Mme A... B... a porté plainte contre M. C... D... devant le conseil départemental de l’Essonne de l’ordre des chirurgiens-dentistes qui a transmis sa plainte, sans s’y associer, à la chambre disciplinaire de première instance d’Ile-de-France de l’ordre des chirurgiens-dentistes. Par une ordonnance du 27 mars 2023, le président de la chambre disciplinaire nationale de l’ordre des chirurgiens-dentistes a renvoyé cette plainte à la chambre disciplinaire de première instance de Bretagne de l’ordre des chirurgiens-dentistes. Par une décision du 24 novembre 2023, la chambre disciplinaire de première instance a rejeté la plainte de Mme B....

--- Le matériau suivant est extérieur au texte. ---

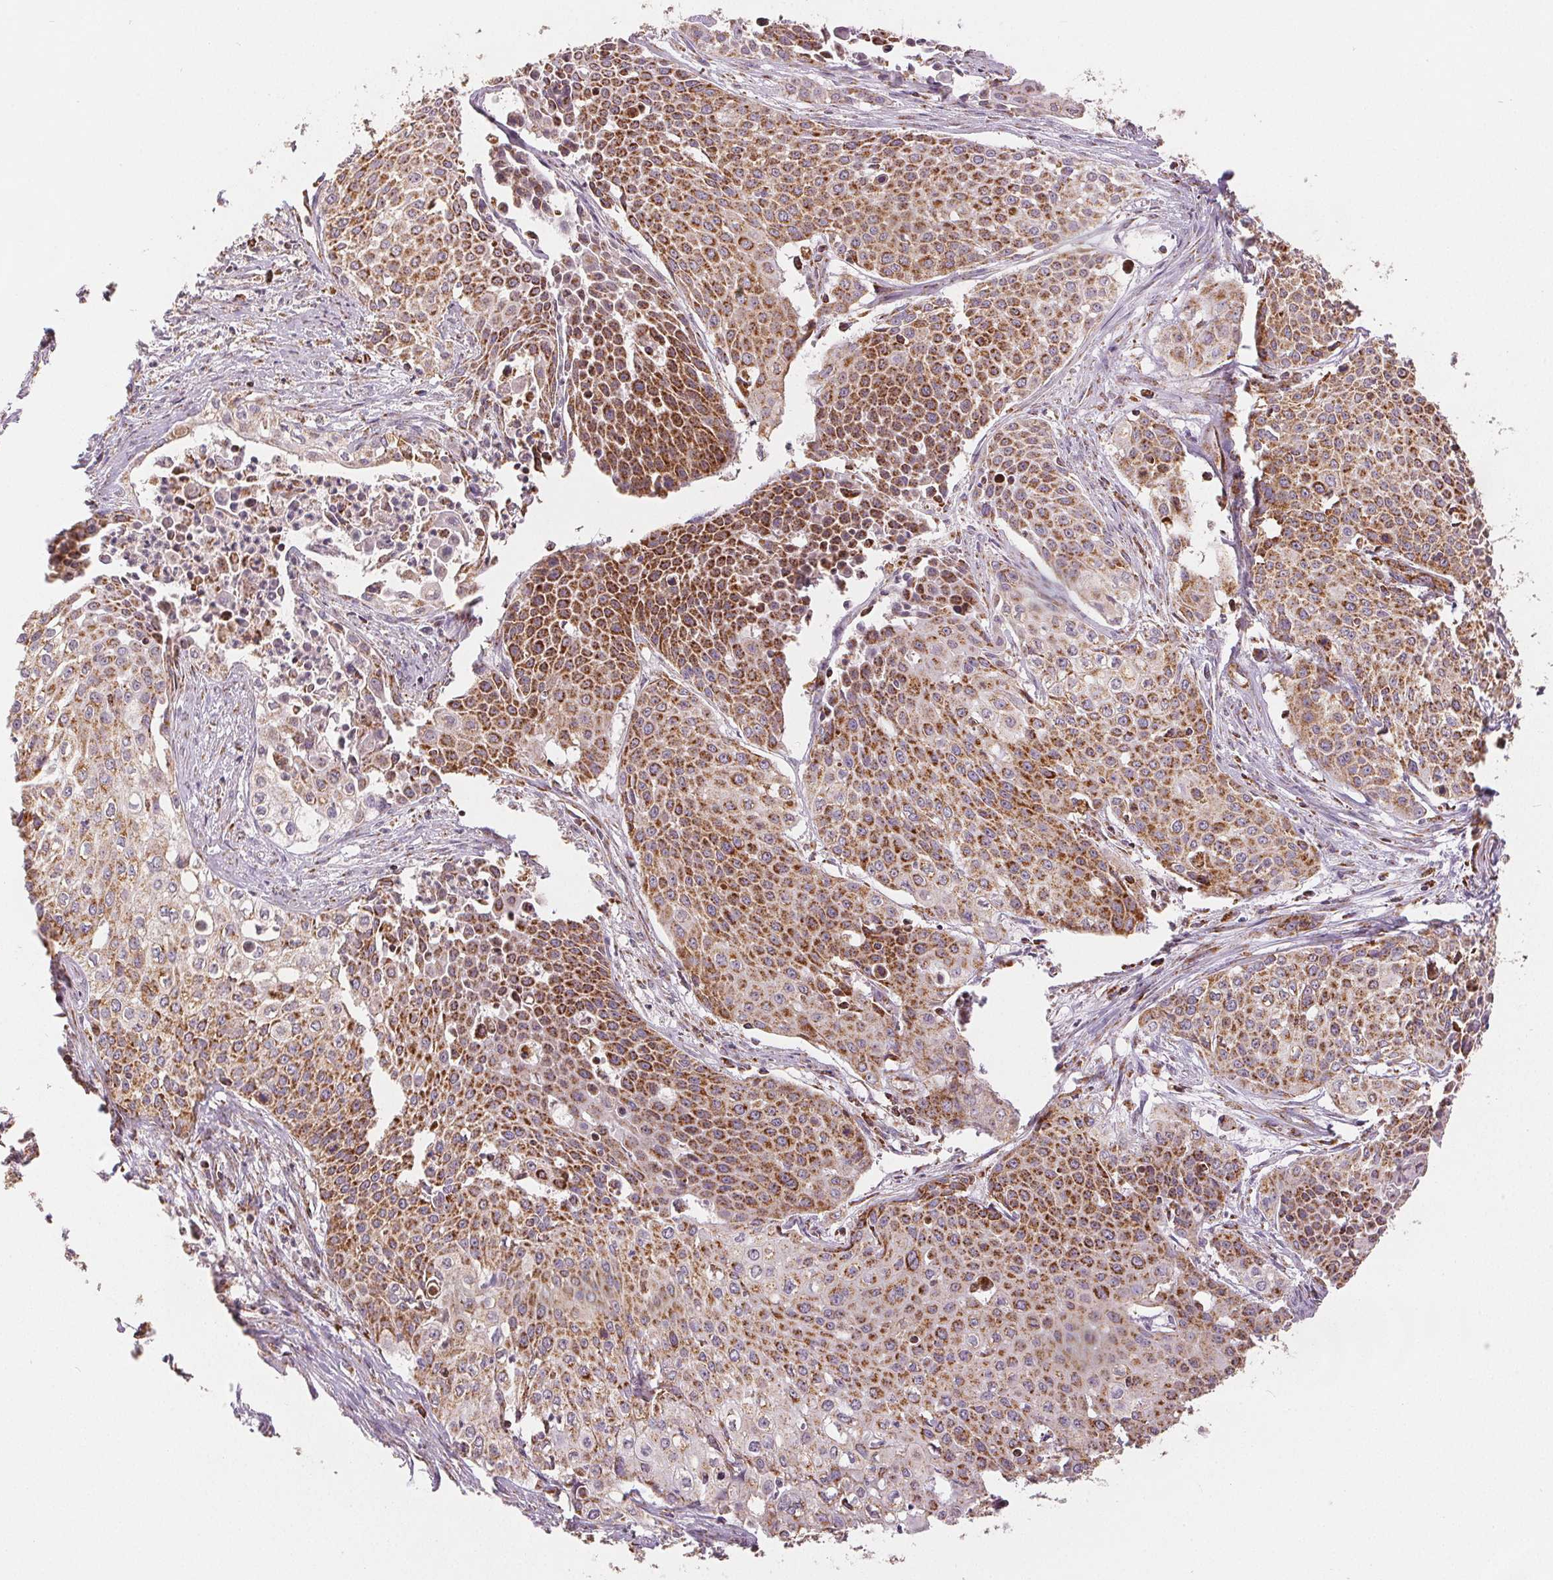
{"staining": {"intensity": "strong", "quantity": "25%-75%", "location": "cytoplasmic/membranous"}, "tissue": "cervical cancer", "cell_type": "Tumor cells", "image_type": "cancer", "snomed": [{"axis": "morphology", "description": "Squamous cell carcinoma, NOS"}, {"axis": "topography", "description": "Cervix"}], "caption": "This is an image of immunohistochemistry (IHC) staining of cervical cancer (squamous cell carcinoma), which shows strong staining in the cytoplasmic/membranous of tumor cells.", "gene": "SDHB", "patient": {"sex": "female", "age": 39}}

Par une décision du 23 avril 2025, la chambre disciplinaire nationale de l’ordre des chirurgiens-dentistes a, sur appel de Mme B..., annulé cette décision et infligé à M. D... un avertissement.

Par un pourvoi sommaire et un mémoire complémentaire, enregistrés les 20 juin et 18 septembre 2025 au secrétariat du contentieux du Conseil d’Etat, M. D... demande au Conseil d’Etat :

1°) d’annuler cette décision ;

2°) réglant l’affaire au fond, de rejeter l’appel de Mme B... ;

3°) de mettre à la charge de Mme B... la somme de 3 500 euros au titre de l’article L. 761-1 du code de justice administrative.

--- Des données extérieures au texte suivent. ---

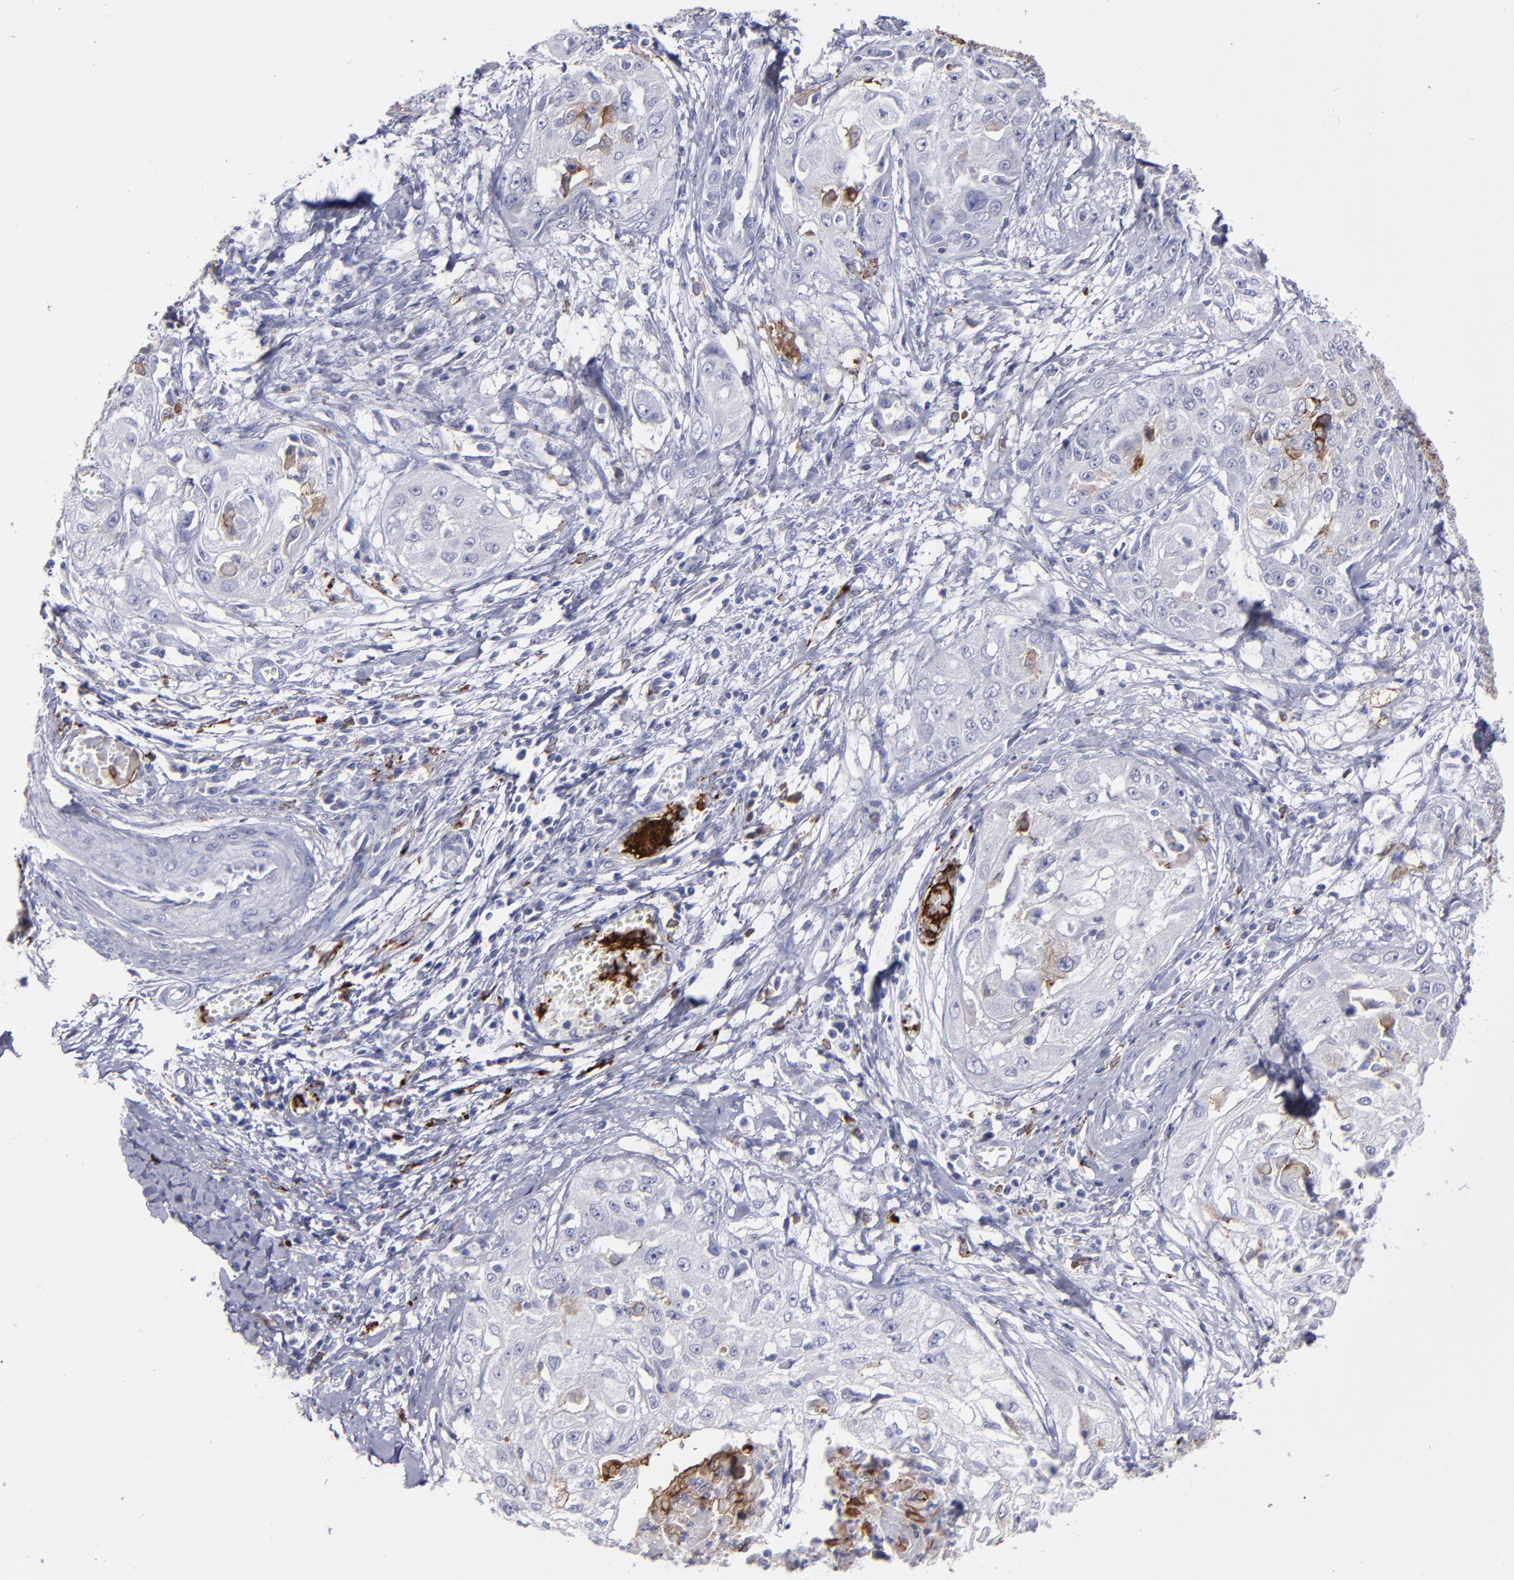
{"staining": {"intensity": "moderate", "quantity": "<25%", "location": "cytoplasmic/membranous"}, "tissue": "cervical cancer", "cell_type": "Tumor cells", "image_type": "cancer", "snomed": [{"axis": "morphology", "description": "Squamous cell carcinoma, NOS"}, {"axis": "topography", "description": "Cervix"}], "caption": "Immunohistochemistry (DAB) staining of cervical squamous cell carcinoma demonstrates moderate cytoplasmic/membranous protein staining in about <25% of tumor cells. Nuclei are stained in blue.", "gene": "CD36", "patient": {"sex": "female", "age": 64}}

Vu les autres pièces du dossier ;

Vu :
- le code de la santé publique ;
- le code de justice administrative ;



Après avoir entendu en séance publique :

- le rapport de Mme Cécile Fraval, maîtresse des requêtes,


- les conclusions de M. Jean-François de Montgolfier, rapporteur public ;

La parole ayant été donnée, après les conclusions, à la SCP Rocheteau, Uzan-Sarano & Goulet, avocat de M. D... ;




Considérant ce qui suit :

1. Aux termes de l’article L. 822-1 du code de justice administrative : « Le pourvoi en cassation devant le Conseil d’Etat fait l’objet d’une procédure préalable d’admission. L’admission est refusée par décision juridictionnelle si le pourvoi est irrecevable ou n’est fondé sur aucun moyen sérieux. »

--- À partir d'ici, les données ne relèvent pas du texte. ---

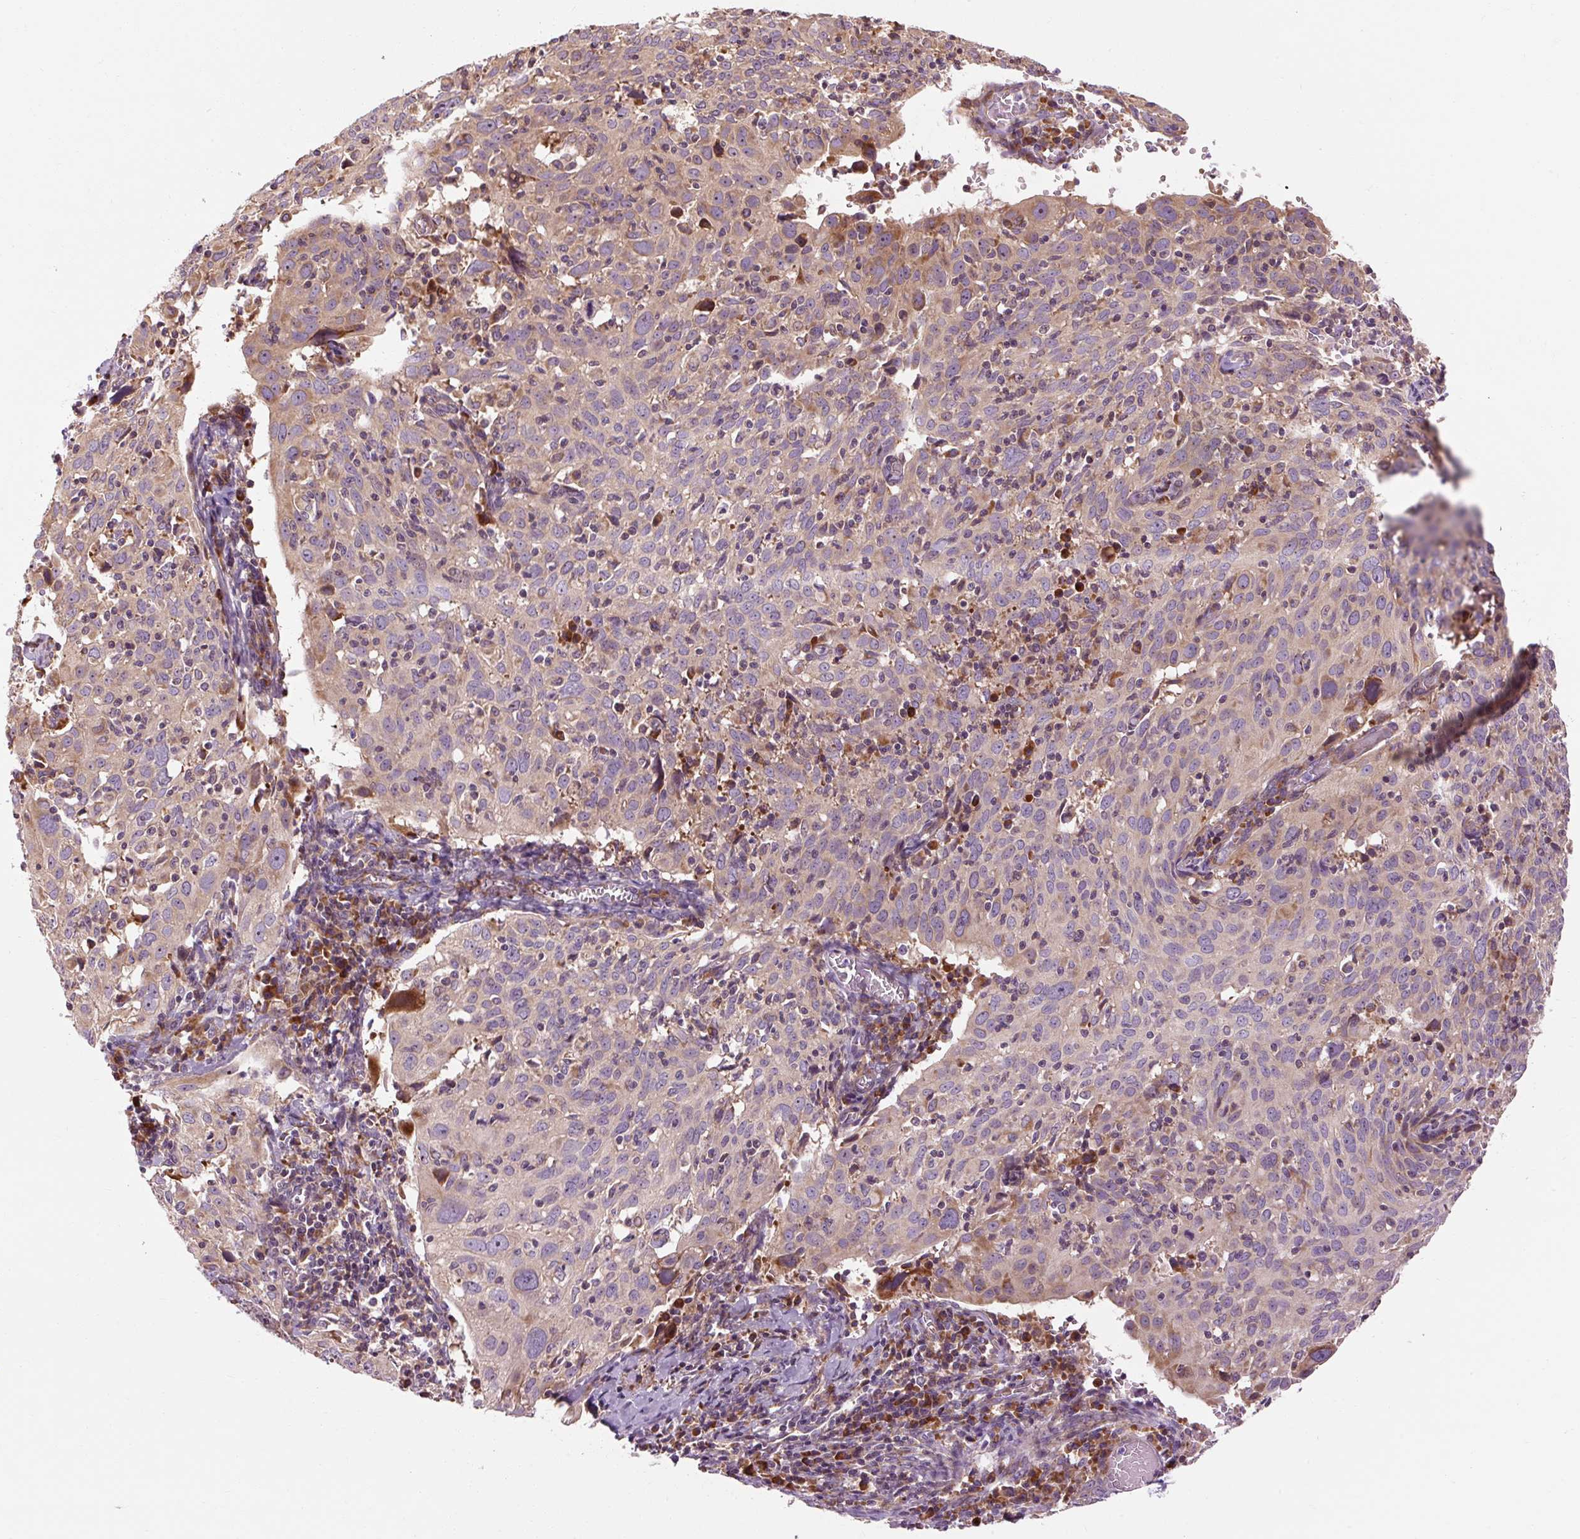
{"staining": {"intensity": "weak", "quantity": "25%-75%", "location": "cytoplasmic/membranous"}, "tissue": "cervical cancer", "cell_type": "Tumor cells", "image_type": "cancer", "snomed": [{"axis": "morphology", "description": "Squamous cell carcinoma, NOS"}, {"axis": "topography", "description": "Cervix"}], "caption": "An image of human cervical cancer stained for a protein reveals weak cytoplasmic/membranous brown staining in tumor cells.", "gene": "PRSS48", "patient": {"sex": "female", "age": 31}}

2. Pour demander l’annulation de la décision de la chambre disciplinaire nationale de l’ordre des chirurgiens-dentistes qu’il attaque, M. D... soutient qu’elle est entachée :
- d’erreur de droit et de dénaturation des pièces du dossier en ce que, pour juger qu’il a induit en erreur la juridiction ordinale en s’abstenant de porter, en temps utile, à la connaissance des juges du fond l’information selon laquelle la capture d’écran litigieuse avait été tronquée, elle se fonde sur l’attestation, qu’il a lui-même produite, par laquelle un confrère le dédouane de toute responsabilité dans la réalisation de cette capture et alors que celle-ci ne faisait état d’aucune fausse déclaration ni d’aucun manquement, ni d’aucun montage tendancieux ;
- de dénaturation des pièces du dossier en ce qu’elle se fonde sur l’attestation litigieuse et retient que la photo tronquée aurait révélé un manquement déontologique de sa part, notamment au titre des articles R. 4127-203, R. 4127-259 et R. 4127-261 du code de la santé publique ;
- de dénaturation des pièces du dossier et d’inexacte qualification juridique des faits en ce qu’elle retient à son encontre un manquement à son devoir de confraternité, alors que ne saurait lui être imputée une quelconque démarche malveillante à l’égard de Mme B... et que la plainte ne pouvait être dirigée que contre le syndicat des orthodontistes de France qu’il présidait ;
- d’insuffisance de motivation, d’erreur de droit et de dénaturation des pièces du dossier en ce qu’elle retient sa responsabilité personnelle sans même expliquer en quoi il aurait manqué à son devoir de confraternité, d’assistance morale et d’interdiction de commettre des actes de nature à déconsidérer la profession de chirurgien-dentiste.

3. Aucun de ces moyens n’est de nature à permettre l’admission du pourvoi.




D E C I D E :
--------------

Article 1er : Le pourvoi de M. D... n’est pas admis.

Article 2 : La présente décision sera notifiée à M. C... D....
Copie en sera adressée à Mme A... B... et au Conseil national de l’ordre des chirurgiens-dentistes.